Au moment de regarder en arrière vers les grands classiques du cinéma il est toujours marrant de constater une récurrence de certains éléments. Prenez les années 70: dans de nombreux longs-métrages transparaît une envie de liberté qui témoigne des aspirations de la population à l’époque. Autre exemple? les 90’s et les débuts d’un cinéma formaté, pensé pour toucher une cible avec parfois un manque de fond évident. Alors qu’on évoque “La femme à abattre” on juge opportun de rapprocher le film de ses contemporains tant le film porte en lui nombres d’éléments scénaristiques ou visuels communs avec les autres oeuvres des années 50.

« La femme à abattre » est un pur polar dans lequel le procureur Ferguson (Humphrey Bogart) tente de mettre à jour un vaste réseau de tueurs à gage. Alors que son principal témoin meurt la veille du procès, notre héros va passer à nouveau en revue les dossiers de l’affaire pour tenter de trouver de nouveaux éléments à charge qui lui auraient échappés.

Rien qu’avec ce pitch on est déjà dans ce patrimoine commun des années 50 qu’on évoquait en introduction. Tous les personnages de “La femme à abattre” semble être des cousins des autres protagoniste des polars de l’époque: des policiers un peu dépassés mais investis dans leurs affaires et des malfrats au chapeaux vissés sur la tête, prêts à en découdre, voilà un panel de protagonistes qu’on connait et qu’on retrouve avec un plaisir malicieux.

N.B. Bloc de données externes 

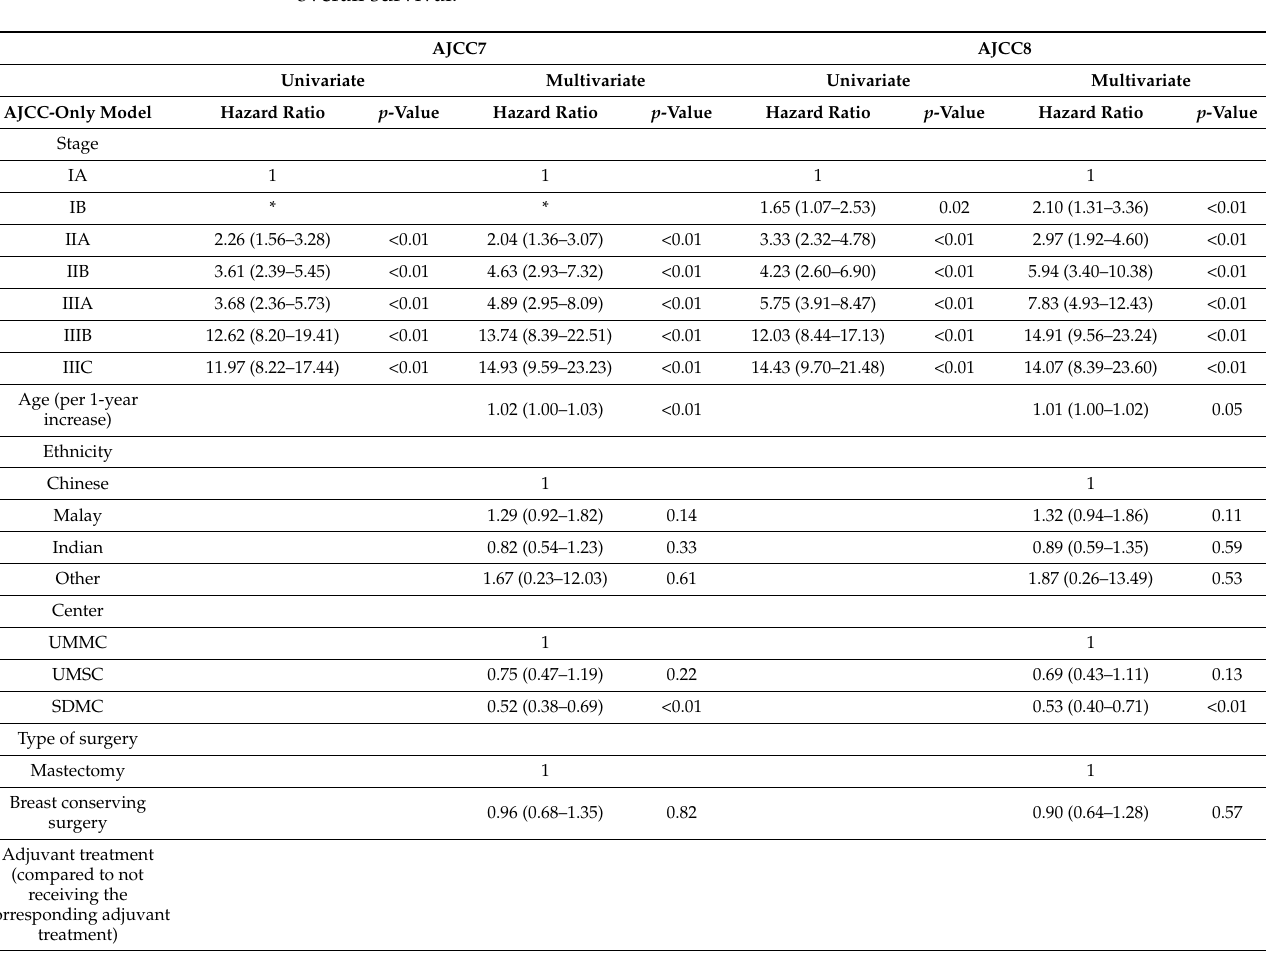
Table 4. Association between stage and overall survival among patients with breast cancer by staging system (AJCC7 and AJCC8), and concordance for AJCC7 and AJCC8 staging to predict overall survival. AJCC7 AJCC8 Univariate Multivariate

Au milieu de tous ces hommes se distingue forcément Humphrey Bogart, l’un des plus grands tout simplement. Plein de flegme, clope en bouche et taciturne en diable c’est un rôle presque sur mesure qui lui est offert. Impossible de dissocier Ferguson de l’acteur tant il lui donne un caractère particulier avec brio. “La femme à abattre” est l’un de ces films où l’acteur principal ne saurait être différent, une véritable fusion. 

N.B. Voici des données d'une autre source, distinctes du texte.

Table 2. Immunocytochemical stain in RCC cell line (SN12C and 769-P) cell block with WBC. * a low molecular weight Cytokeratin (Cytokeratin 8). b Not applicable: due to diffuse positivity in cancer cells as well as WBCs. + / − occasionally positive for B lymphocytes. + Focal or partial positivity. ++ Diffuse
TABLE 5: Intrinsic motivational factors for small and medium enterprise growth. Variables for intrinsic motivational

Plus intriguant peut être, la façon dont le scénario va l’affubler d’un véritable Sidekick en la personne de Roy RobertsBogart est le cerveaux et Roberts les muscles. Alors on est bien loin de Batman et Robin mais le film offre un véritable faire-valoir à Ferguson dans le sens le plus noble du terme.

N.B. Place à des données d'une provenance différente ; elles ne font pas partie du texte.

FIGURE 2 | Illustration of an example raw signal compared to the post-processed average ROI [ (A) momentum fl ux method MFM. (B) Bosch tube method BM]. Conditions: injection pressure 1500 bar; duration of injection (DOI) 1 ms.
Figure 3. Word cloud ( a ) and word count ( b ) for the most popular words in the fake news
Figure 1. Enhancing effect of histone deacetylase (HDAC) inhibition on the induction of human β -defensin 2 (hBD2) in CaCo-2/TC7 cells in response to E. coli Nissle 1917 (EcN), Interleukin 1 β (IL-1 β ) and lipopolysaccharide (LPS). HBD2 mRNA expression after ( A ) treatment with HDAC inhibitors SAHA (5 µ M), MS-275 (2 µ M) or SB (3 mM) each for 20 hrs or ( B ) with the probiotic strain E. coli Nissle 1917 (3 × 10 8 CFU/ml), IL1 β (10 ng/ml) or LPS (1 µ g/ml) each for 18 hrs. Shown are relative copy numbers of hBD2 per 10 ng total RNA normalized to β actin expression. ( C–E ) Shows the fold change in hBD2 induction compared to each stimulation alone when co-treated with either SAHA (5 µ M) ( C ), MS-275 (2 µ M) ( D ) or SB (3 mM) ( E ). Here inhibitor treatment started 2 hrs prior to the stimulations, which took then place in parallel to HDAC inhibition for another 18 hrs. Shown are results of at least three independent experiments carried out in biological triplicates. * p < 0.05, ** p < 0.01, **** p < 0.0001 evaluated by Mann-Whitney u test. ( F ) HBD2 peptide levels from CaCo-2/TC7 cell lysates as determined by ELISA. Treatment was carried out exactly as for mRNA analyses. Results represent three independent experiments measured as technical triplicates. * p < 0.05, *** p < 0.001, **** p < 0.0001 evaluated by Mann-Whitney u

« Très classe le nœud pap’! »

Mais “La femme à abattre” ne s’inscrit pas dans son époque uniquement à travers ses personnages mais également dans les décors emblématiques qu’il utilise. Un commissariat, un salon de barbier, l’arrière salle d’un commerce miteux où se réunissent les malfrats…Autant d’endroits familiers pour le cinéphile dans lesquels on replonge avec un certain délice.

Tradition donc mais également une forme de modernité dans la structure narrative: “La femme à abattre” use de multiples flashbacks, parfois imbriqués les uns dans les autres. Aujourd’hui un tel procédé peut paraître anodin mais pour l’époque cette histoire à tiroir se démarque, pose même quelques bases pour ses successeurs.

Malheureusement ce schéma sert parfois de facilité au film. Rien de scandaleux, la plupart des retournements ne sont pas trop idiots mais semblent par moment un peu facile. C’est parfois un dialogue un peu trop écrit, parfois une prise de conscience trop tardive ou encore un événement qui tombe trop à pic pour être vraisemblable: “La femme à abattre” n’est pas irréprochable dans son approche du polar.

Mais comme toujours les Réfracteurs vous invite à prendre un pas de recul sur l’œuvre pour analyser son message et à ce petit jeu le long-métrage n’est pas en reste. Deux visions s’affrontent dans le film, avec en premier lieu une police entravée, dépassée, en manque de liberté. On sent que le personnage de Bogart aimerait être plus virulent avec les prévenus mais que les codes lui interdisent. Ce sentiment on est libre de le partager ou non mais il apparaît bien présent à l’écran.

Mais ce qui nous a le plus interpellé c’est l’organisation de la bande de malfaiteurs décrite comme une véritable petite société. Au pays de l’ultra-libéralisme ça ne peut pas être anodin, “La femme à abattre” semble amorcer une critique certes légère mais bien présente de cette quête de dollar effrénée au mépris de l’humain.

La femme à abattre” est un petit morceau d’histoire, le témoignage d’une époque passée dans laquelle on replonge avec plaisir.